Bill should shoulder some of the blame personally
Bill should shoulder some of the responsibility for this problem himself. For starters National had a chance to make reasonable changes to the Resource Management Act (RMA) last term, and they blew it by chasing major reform which would have come at the expense of the environment. Most political parties agreed that the planning process is too complicated and needs simplifying. Some tweaks to the Act would have been worthwhile, as would a National Policy Statement on housing. These changes would have had cross party support and sailed through Parliament. Instead, National wanted to gut the RMA and make the environment no more important than short-term growth. This was rightly a bridge too far for their coalition partners. It remains to be seen what their approach will be this term.
Secondly, National’s tax policies are contributing to the housing bubble. House prices have been driven by demand rather than supply factors primarily. And because every rational investor in housing knows that, they just keep speculating that the government won’t do anything about it. It’s a no brainer for people with means to keep buying houses – well beyond one’s accommodation needs. To remove that problem we need a tax on the effective income received from capital – not a lily-livered, exemption-riddled capital gains tax as suggested by Labour and the Greens, and certainly not negligence on that front as the Nats have shown. A Comprehensive Capital Tax is required together with a review of the RBNZ policy of risk weighting on mortgage lending.
Councils – and ratepayers – should be worried
Some Councils may well be able to do a better job of resource consents, but generalising about them all doesn’t help – particularly when Councils are hamstrung by a raft of legislation they must follow including promulgating all sorts of plans for public consultation.
Auckland Council has tried to force development ‘up not out’ – pushing higher density housing over new suburbs. But they haven’t found the job easy, because many in Auckland’s swanky inner suburbs don’t want higher-density housing near them. The age-old NIMBY problem again. Except in Auckland it comes with a twist – in most cities the high-density houses are in the inner city, the expansive estates further out. But because we’ve been so slow out of the blocks anticipating and dealing to the agglomeration abomination that Auckland’s become, those inner city plots are all taken by the PM and others.
Instead of helping Auckland Council deal with that issue, the Government stomped in over the top of them by creating Special Housing Zones that will only worsen Auckland’s sprawl.

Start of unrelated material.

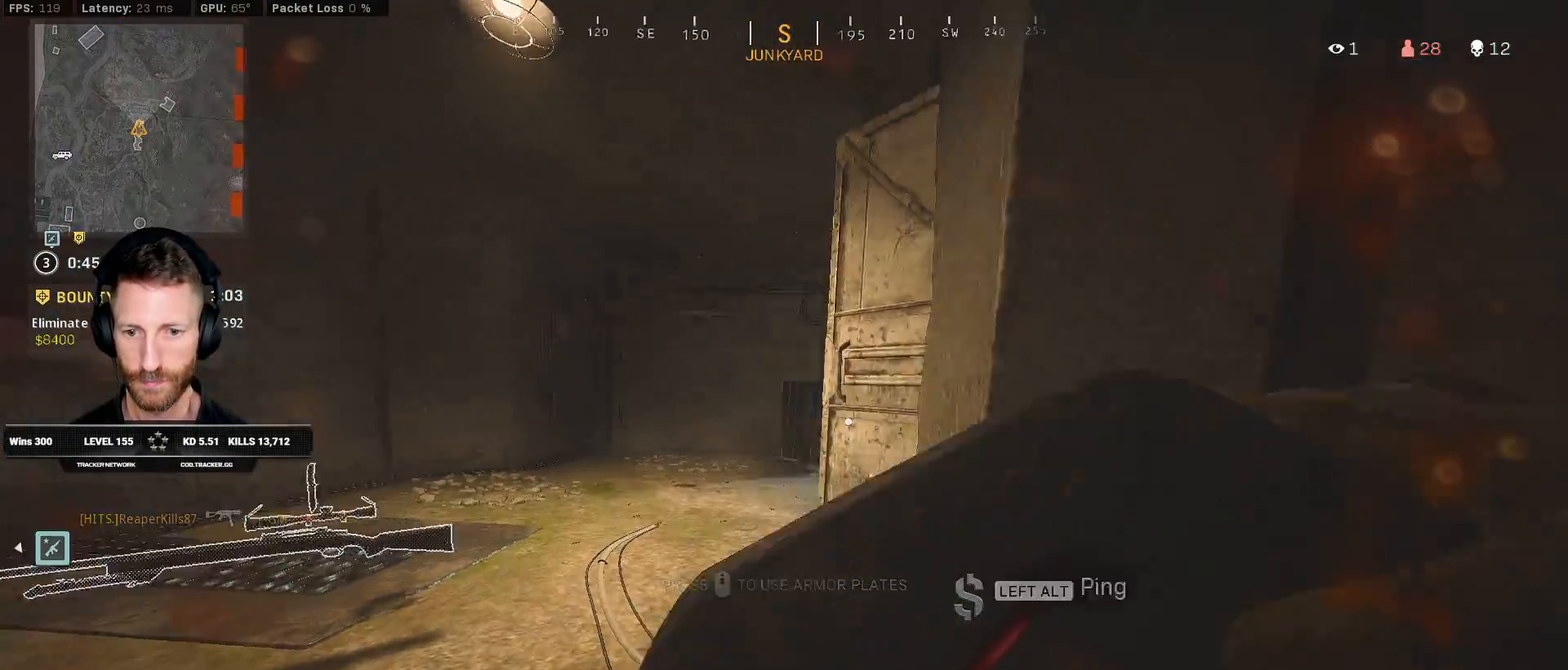
{"keys": ["shift", "w"], "mouse": [], "events": [[17, "ctrl", "up"], [233, "shift", "down"]]}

No wonder Councils are upset by English’s latest comments.
Ratepayers should be worried too – as they have to shell out for the added infrastructure and transport costs that this sprawl will generate. The Government is effectively running up a tab at the bar and asking Councils and ratepayers to pay it.
How could Councils and ratepayers hit back?
Councils and existing ratepayers should make it clear that they aren’t going to pick up the bill for sprawl. There are good reasons for this – successful public transport systems overseas focus on providing a high quality, cheap service for short trips. Spending large amounts of money subsidising trips from Pukekohe to Auckland is a waste – in most countries in the world that trip would be viewed as a long distance trip between cities. Councils should make it clear that new suburbs will not be the priority for their investment, and any rational ratepayer should back that stance.
Of course ratepayers are part of the problem – the same people that stand to lose from sprawl are the ones opposing development in the city. House owners in the central city need to swallow their pride and accept that high-density housing – if done well – can bring all sorts of benefits. A major one is future proofing – a major new report shows that denser cities have far lower carbon emissions.
Instead of spending their money on new suburbs, Councils could calm ratepayer concerns by focusing their investment on making areas of high-density housing very liveable. Councils need to ensure that high-density housing areas have the best services in terms of parks, access to shopping and cafés, and transport. They also need to ensure the high-density housing itself is high quality to avoid repeating the mistakes of the shoddy apartments that went up in the 1990s.
Once people see that high-density housing can actually be a very pleasant way to live, attitudes will shift. After all, high-density housing is a way of life for the majority of people living in the most liveable cities in the world.